Collected data:
........
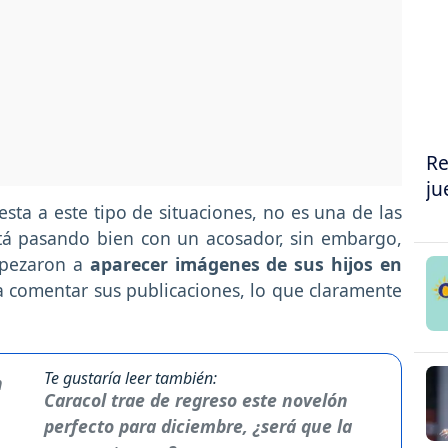
Re
ju
esta a este tipo de situaciones, no es una de las
stá pasando bien con un acosador, sin embargo,
mpezaron a
aparecer imágenes de sus hijos en
 a comentar sus publicaciones, lo que claramente
Te gustaría leer también:
Caracol trae de regreso este novelón
perfecto para diciembre, ¿será que la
........
» What you should do: Leave out the pictures and return every record word for word.

» Result for this task:
Re
ju
esta a este tipo de situaciones, no es una de las
stá pasando bien con un acosador, sin embargo,
mpezaron a
aparecer imágenes de sus hijos en
 a comentar sus publicaciones, lo que claramente
Te gustaría leer también:
Caracol trae de regreso este novelón
perfecto para diciembre, ¿será que la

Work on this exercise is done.